-------- Records for the exercise

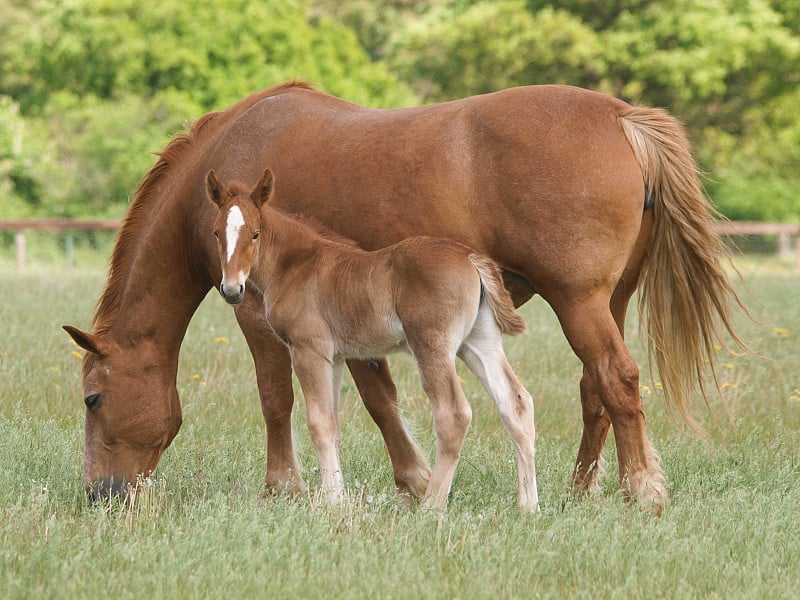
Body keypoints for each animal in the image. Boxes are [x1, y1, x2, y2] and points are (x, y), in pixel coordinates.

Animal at [203, 169, 536, 510]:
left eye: (255, 234)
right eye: (216, 233)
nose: (232, 289)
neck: (297, 264)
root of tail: (470, 257)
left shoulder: (308, 349)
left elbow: (319, 423)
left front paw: (331, 501)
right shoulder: (334, 357)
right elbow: (333, 425)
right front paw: (337, 497)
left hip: (432, 346)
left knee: (453, 415)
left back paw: (431, 506)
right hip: (479, 343)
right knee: (516, 404)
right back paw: (529, 506)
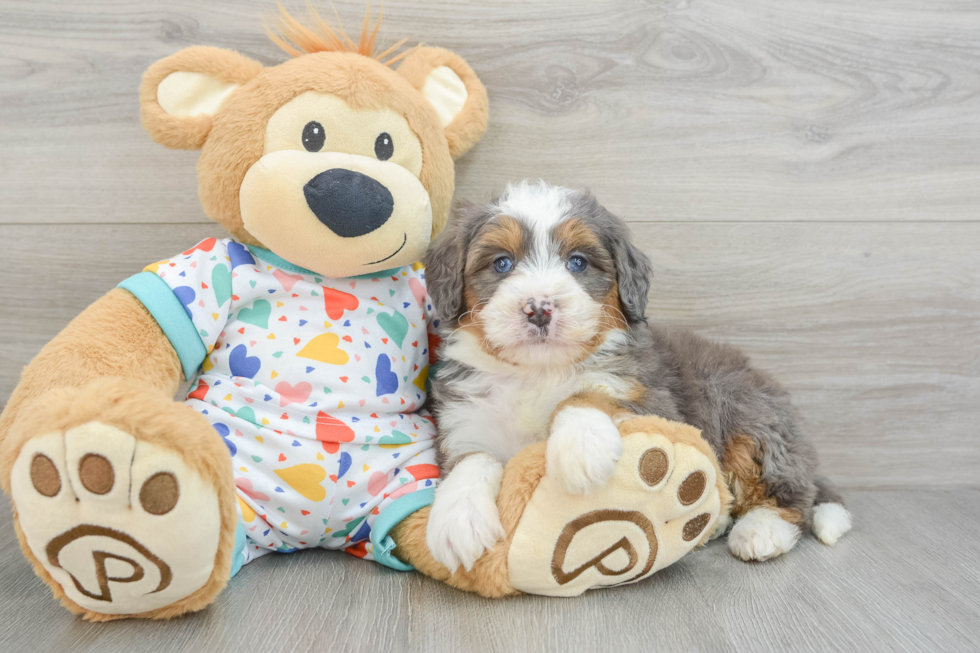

----------------

Task - What is needed is an exact copy of the records above, with no pictures in it.

Exercise response -
Body keypoints for each animal in the image. Boxes are [x1, y1, x2, y2] and points are (x, y), in pixel coordinates.

Animal at [203, 169, 536, 510]:
left eye: (255, 234)
right eye: (216, 233)
nose: (232, 289)
neck: (297, 264)
root of tail: (470, 257)
left shoulder: (308, 349)
left elbow: (319, 423)
left front paw: (331, 501)
right shoulder: (334, 357)
right elbow: (333, 425)
right front paw: (337, 497)
left hip: (432, 346)
left knee: (453, 415)
left back paw: (431, 506)
right hip: (479, 343)
right knee: (516, 404)
right back paw: (529, 506)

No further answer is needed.